Say a short wire and a long wire both carry 1A; Both have the same current (I), BUT the longer wire contains more electrons in motion.
It therefore has more electrical momentum. (Compare this with pipes carrying water.)
Electrical momentum is termed "magnetic flux" and is given the Greek symbol phi.

Since longer wires contain more electrons, the total momentum (phi) increases with length.
But a greater current also means more electrons, so momentum (phi) also increases with current.
Taken together, momentum (flux, phi) is proportional to L, and also to I.
So phi = LI. (The units are chosen such that the proportionality constant is 1.)


2. Momentum accumulates over time:
Now, to get a current flowing at all, we need to apply an electromotive force. This is the voltage (V).
Increasing this applied force/voltage will increase the momentum, but so will applying it for a longer period of time (t) because momentum accumulates.
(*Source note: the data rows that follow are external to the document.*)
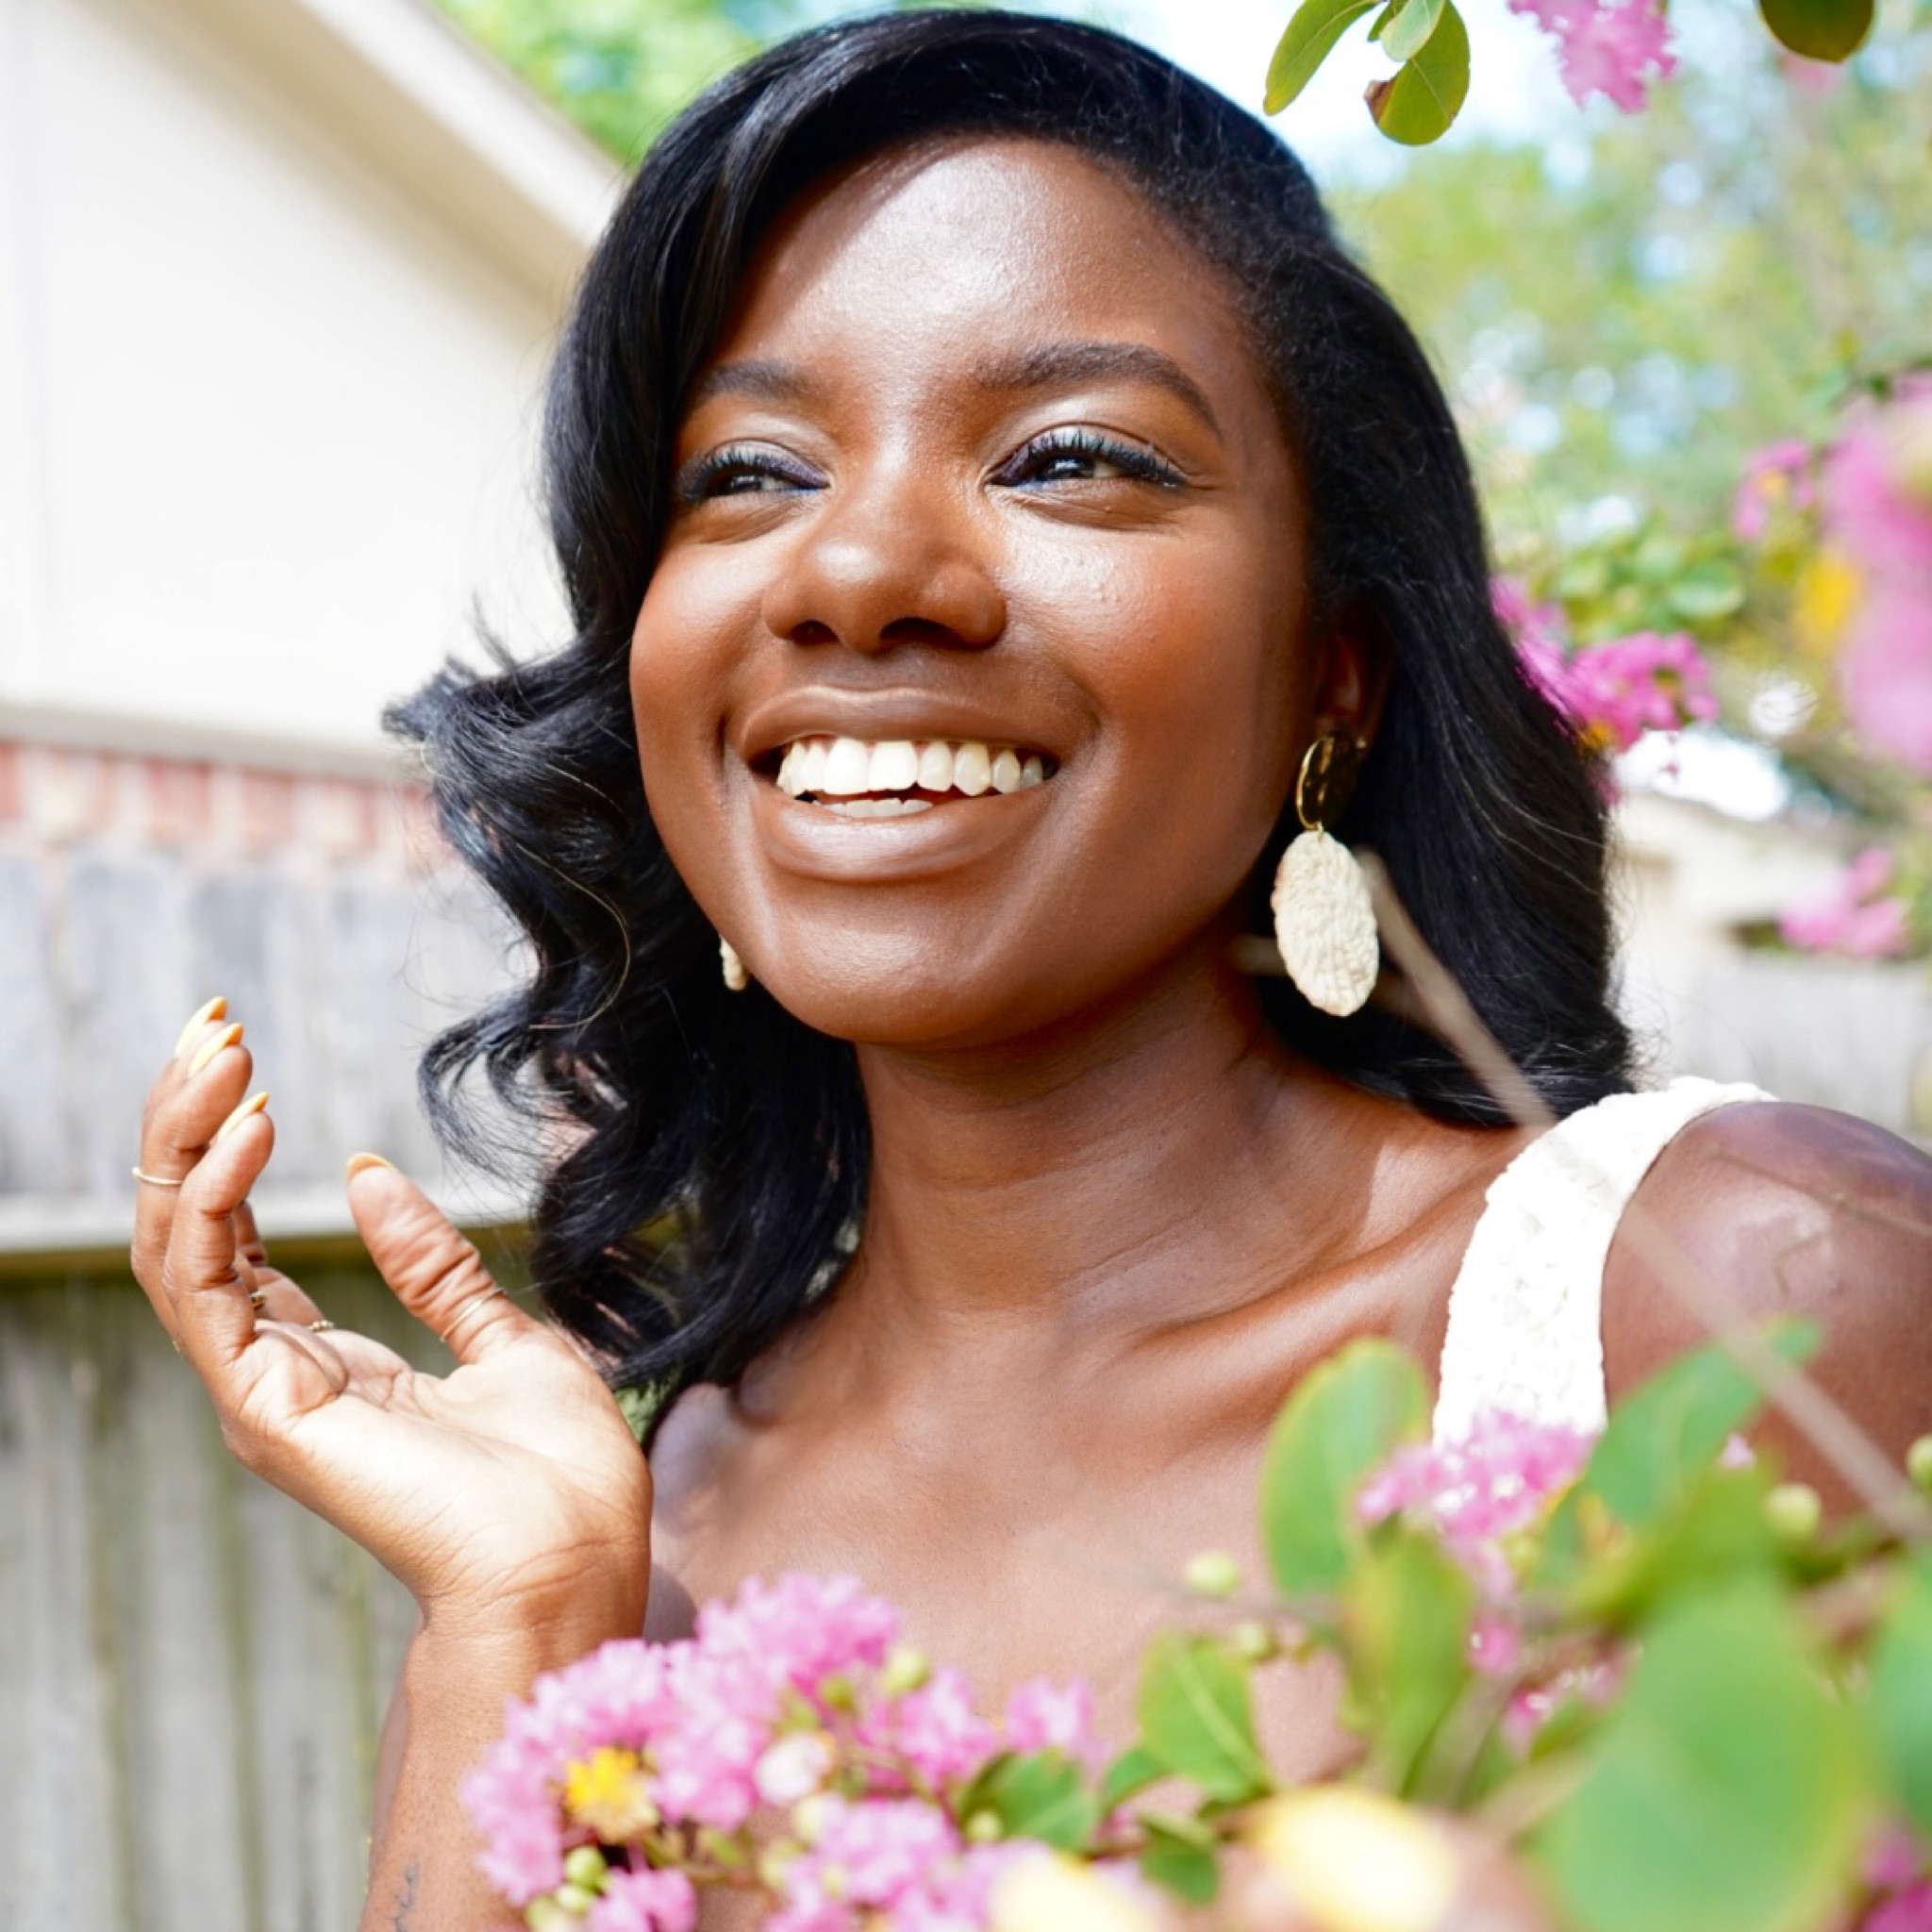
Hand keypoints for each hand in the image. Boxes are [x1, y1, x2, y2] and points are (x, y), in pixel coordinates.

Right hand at [129, 1001, 652, 1638]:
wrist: (576, 1556)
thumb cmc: (555, 1473)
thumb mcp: (503, 1336)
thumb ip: (431, 1264)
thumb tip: (364, 1176)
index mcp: (324, 1364)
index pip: (235, 1239)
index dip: (228, 1144)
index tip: (242, 1054)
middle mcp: (275, 1375)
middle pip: (192, 1230)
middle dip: (189, 1123)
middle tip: (211, 1024)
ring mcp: (262, 1394)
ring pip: (177, 1249)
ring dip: (186, 1141)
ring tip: (220, 1052)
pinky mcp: (267, 1408)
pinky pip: (208, 1289)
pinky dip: (215, 1201)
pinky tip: (250, 1127)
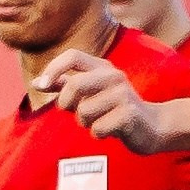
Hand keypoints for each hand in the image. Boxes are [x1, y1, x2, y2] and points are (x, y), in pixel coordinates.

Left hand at [38, 50, 164, 152]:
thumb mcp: (89, 94)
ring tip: (100, 121)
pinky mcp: (129, 114)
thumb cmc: (113, 109)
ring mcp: (123, 94)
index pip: (72, 56)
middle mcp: (113, 76)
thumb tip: (37, 83)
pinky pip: (98, 128)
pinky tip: (111, 130)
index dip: (53, 68)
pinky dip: (99, 134)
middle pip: (74, 85)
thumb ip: (64, 86)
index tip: (42, 85)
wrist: (153, 126)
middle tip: (75, 111)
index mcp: (101, 67)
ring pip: (84, 111)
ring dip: (85, 123)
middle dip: (66, 103)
Therefore we can also deduce that phi is proportional to V, and also to t.
So phi = Vt = LI
This is the textbook inductor equation, and is analogous to classical momentum:
Momentum = Ft = dm/t (since F=ma and a=d/t^2. Think of "mass per second" as the current.)


Inductors (as a component) are essentially a very long wire wound into a coil to make them more compact. (The coiling also increases the effective length due to magnetic effects, but that gets a lot more complex to explain.) Inductors allow you to build up momentum in the circuit, thereby storing the electrical equivalent of kinetic energy. If you suddenly break a circuit with lots of momentum in it, all that energy has to go somewhere. It'll either be converted into potential energy (i.e., a voltage), which is how a SMPS works*, or you can safely dissipate the energy as heat by adding a diode. That allows current to circulate back through the inductor until all the stored energy is used up.

* If you break the circuit on the high voltage side of an inductor, all the electrons flow away from the break resulting in a negative voltage spike. Break the circuit on the low side, and all the electrons pile up and cause a high voltage spike. How large these voltages get depends on many things, including the length of the coil. At it's simplest, that's its inductance (L).